- [SOURCE EXTRACT]
Studio album by Steve Lukather
- Released: January 21, 2013
- Recorded: December 06, 2011 – September 2012
- Studios: Steakhouse Studios, North Hollywood and The Treehouse, North Hollywood
- Genres: Hard rock, pop rock, AOR/melodic rock, neo-prog, progressive metal
- Length: 45:55
- Label: Mascot Records
- Producers: Steve Lukather; C. J. Vanston;

Steve Lukather chronology
| All's Well That Ends Well (2010) | Transition (2013) | I Found the Sun Again (2021) |

Singles from Transition
- "Right The Wrong" Released: 2012;

= Transition (Steve Lukather album) =

Transition is the seventh studio album by Steve Lukather, released on vinyl and as a jewel case CD on January 21, 2013, by Mascot Records. In Europe a limited edition Digibook was also released, containing a booklet with studio pictures and liner notes from Lukather and producer C. J. Vanston.

==Track listing==
1. "Judgement Day" (Steve Lukather, C. J. Vanston) – 7:17
2. "Creep Motel" (S. Lukather, Vanston, Fee Waybill) – 5:46
3. "Once Again" (S. Lukather, Vanston) – 4:57
4. "Right the Wrong" (S. Lukather, Vanston, Trev Lukather) – 6:20
5. "Transition" (S. Lukather, Vanston, Steve Weingart) – 5:32
6. "Last Man Standing" (S. Lukather, Randy Goodrum) – 5:21
7. "Do I Stand Alone" (S. Lukather, Vanston) – 4:10
8. "Rest of the World" (Jack Raines, Vanston) – 4:01
9. "Smile" (Charlie Chaplin, arr. by S. Lukather, Weingart, Vanston) (Instrumental) – 2:30

== Personnel ==

- Steve Lukather – all guitars, lead vocals (1–4, 6–8), lead guitar (5), backing vocals (5–7), arrangements
- C. J. Vanston – keyboards, backing vocals (1–7), arrangements
- Steve Weingart – keyboards (5, 9), keyboard solo (5), arrangements (9)

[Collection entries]
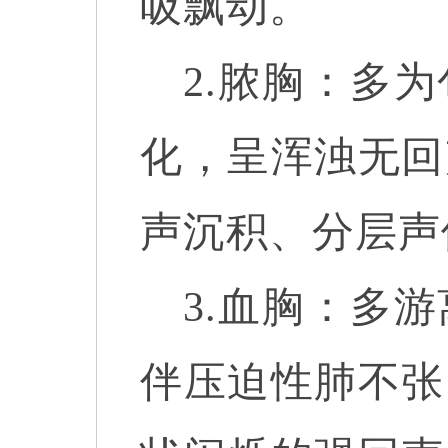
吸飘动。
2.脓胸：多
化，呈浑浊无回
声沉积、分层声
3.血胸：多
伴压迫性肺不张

---

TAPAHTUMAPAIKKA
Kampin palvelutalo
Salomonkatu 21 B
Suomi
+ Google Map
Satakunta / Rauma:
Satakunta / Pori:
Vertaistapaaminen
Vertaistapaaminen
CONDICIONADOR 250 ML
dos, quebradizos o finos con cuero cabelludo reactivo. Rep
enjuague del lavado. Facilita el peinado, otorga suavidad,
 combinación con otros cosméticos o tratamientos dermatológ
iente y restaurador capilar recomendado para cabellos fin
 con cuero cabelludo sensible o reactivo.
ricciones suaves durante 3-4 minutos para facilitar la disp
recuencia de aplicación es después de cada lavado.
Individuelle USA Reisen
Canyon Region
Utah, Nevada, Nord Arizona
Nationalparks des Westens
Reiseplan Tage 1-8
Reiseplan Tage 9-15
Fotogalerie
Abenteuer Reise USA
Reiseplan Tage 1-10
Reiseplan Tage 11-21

- [WHAT TO DO]
(1) In the article on the album Transition, what did the limited edition Digibook released in Europe contain?
(2) Extend the article on the album Transition from the point where it stops.

- [ANSWERS FOR THE TASKS]
(1) It contained a booklet with studio pictures and liner notes from Lukather and producer C. J. Vanston.

(2)
- Trevor Lukather – muted guitar (4)
- Leland Sklar – bass (1, 2), bass solo (1)
- Renee Jones – bass (3), backing vocals (8)
- John Pierce – bass (4, 6, 7)
- Tal Wilkenfeld – bass (5)
- Nathan East – bass (8)
- Toss Panos – drums (1, 3)
- Gregg Bissonette – drums (2, 5)
- Chad Smith – drums (4)
- Eric Valentine – drums (6–8)
- Lenny Castro – percussion (2, 3, 6, 8)
- Phil Collen – backing vocals (1)
- Jenny Douglas – backing vocals (2, 7)
- Kristina Helene – backing vocals (4)
- Richard Page – backing vocals (4, 6)
- Jack Raines – backing vocals (8)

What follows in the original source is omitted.